第35話 罠

 黒を基調としたゴスロリ服を着た人でした。足は枯れ木のように細く、背もユミくらいの身長でした。

 DMでは着ている服の指定までされていませんでした。しかし、時間と場所は一致していて、その人しか周囲にはいないようなので、きっとこの人です。普段なら近寄りがたい人です。

 その人の顔は夕日を背にして立っていたので、はっきりとは見えませんでした。

 しかたなしに近づくと、その顔は老人でした。しかもおばあさんではなく、おじいさんでした。老人は白髪の口ひげを生やし、大きく目を開いて驚いている表情でユミを見ています。ユミが覗き込むように老人を見てしまって、驚かせてしまったのだと思って、ユミは身を引きました。

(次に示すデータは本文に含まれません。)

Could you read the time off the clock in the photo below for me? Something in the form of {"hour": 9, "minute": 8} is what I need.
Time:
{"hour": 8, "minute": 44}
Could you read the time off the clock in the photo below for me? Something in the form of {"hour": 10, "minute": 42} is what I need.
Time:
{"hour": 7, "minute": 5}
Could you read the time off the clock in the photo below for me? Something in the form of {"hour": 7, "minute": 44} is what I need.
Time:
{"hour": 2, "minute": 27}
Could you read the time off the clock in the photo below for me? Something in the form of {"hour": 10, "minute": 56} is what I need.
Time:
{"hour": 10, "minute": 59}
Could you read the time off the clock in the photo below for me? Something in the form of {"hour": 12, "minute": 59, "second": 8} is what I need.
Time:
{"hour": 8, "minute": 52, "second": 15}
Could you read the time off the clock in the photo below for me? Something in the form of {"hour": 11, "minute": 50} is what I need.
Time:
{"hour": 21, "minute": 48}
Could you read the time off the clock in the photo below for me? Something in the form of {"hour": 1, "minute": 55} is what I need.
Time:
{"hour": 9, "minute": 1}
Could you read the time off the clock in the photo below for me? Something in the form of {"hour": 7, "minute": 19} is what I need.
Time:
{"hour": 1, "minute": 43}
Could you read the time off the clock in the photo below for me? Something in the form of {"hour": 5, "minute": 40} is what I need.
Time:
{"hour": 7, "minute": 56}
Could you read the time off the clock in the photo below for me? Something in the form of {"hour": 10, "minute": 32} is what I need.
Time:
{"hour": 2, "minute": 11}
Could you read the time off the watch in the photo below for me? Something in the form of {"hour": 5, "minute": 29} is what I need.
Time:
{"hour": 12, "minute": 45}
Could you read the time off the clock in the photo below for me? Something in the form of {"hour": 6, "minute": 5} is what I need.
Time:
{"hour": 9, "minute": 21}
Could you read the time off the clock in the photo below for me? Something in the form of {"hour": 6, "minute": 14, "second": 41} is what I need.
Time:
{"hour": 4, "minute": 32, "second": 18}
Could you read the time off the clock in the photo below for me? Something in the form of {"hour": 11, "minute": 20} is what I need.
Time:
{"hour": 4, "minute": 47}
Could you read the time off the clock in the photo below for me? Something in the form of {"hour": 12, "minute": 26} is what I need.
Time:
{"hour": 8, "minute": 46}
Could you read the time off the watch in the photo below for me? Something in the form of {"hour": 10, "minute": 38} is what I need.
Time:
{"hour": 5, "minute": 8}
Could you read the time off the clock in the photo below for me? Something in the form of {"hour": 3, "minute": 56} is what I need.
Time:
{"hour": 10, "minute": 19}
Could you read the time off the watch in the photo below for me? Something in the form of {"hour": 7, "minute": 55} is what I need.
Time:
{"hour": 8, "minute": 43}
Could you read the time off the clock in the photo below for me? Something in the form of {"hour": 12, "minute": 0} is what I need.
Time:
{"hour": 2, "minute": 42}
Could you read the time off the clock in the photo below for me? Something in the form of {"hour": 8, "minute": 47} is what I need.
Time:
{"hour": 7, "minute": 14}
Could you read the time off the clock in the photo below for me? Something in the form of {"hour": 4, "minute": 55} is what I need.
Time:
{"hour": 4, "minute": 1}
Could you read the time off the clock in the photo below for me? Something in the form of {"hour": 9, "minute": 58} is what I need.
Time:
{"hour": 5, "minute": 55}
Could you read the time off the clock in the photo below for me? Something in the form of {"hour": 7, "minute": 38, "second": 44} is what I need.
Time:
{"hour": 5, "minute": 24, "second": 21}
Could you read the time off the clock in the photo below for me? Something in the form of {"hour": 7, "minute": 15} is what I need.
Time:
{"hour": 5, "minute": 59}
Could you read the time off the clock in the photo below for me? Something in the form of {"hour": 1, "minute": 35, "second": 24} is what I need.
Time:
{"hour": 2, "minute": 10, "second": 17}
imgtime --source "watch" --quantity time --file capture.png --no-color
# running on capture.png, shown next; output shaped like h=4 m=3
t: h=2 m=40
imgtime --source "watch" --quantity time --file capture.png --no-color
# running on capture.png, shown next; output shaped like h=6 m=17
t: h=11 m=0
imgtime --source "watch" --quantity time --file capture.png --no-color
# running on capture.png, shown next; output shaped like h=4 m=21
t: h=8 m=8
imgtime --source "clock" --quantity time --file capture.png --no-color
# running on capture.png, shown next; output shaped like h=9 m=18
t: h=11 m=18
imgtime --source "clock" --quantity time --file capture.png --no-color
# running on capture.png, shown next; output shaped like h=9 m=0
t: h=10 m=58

 一瞬、ユミは戸惑ってしまいました。しかし、気持ちをすぐに建て直して、話し始めました。

 「あの私、ここに荷物を・・・・・・」

 声が裏返り、震えてしまいました。

 話しかけた途端、老人はユミの腕をがっしりと握りました。

 「やあ、君久しぶりだね」

 と老人は話しはじめ、ユミを両手でがっしりとハグしました。

 見ず知らずの老人にハグされて、身の毛のよだつほど気持ち悪くなり、必死に引きはがそうとしました。もがくのですが、老人とは思えないほど強い力で、掴まれています。もはや、ハグと言うより、捕獲された獣になった気分です。

 「君、うちの短大の学生だっただろう」

 ユミの耳元で老人がそう囁きました。

 ユミの胸が大きく鳴りました。

 ゴスロリ服の老人が身を引きはがし、ユミの両肩を掴んで目をじっと合わせました。

 よく見ると、短大の担任のホワイト・デュークでした。

 「この格好に驚いたかい。これが本当の私なんだ」

 両手を広げて、ホワイト・デュークは自分の格好を見せつけるような素振りをしました。

 「それにしても、久しぶりだ」

 再度ホワイト・デュークはハグをしてきました。

 呆気にとられすぎて脱力してしまい、なすがままにされていました。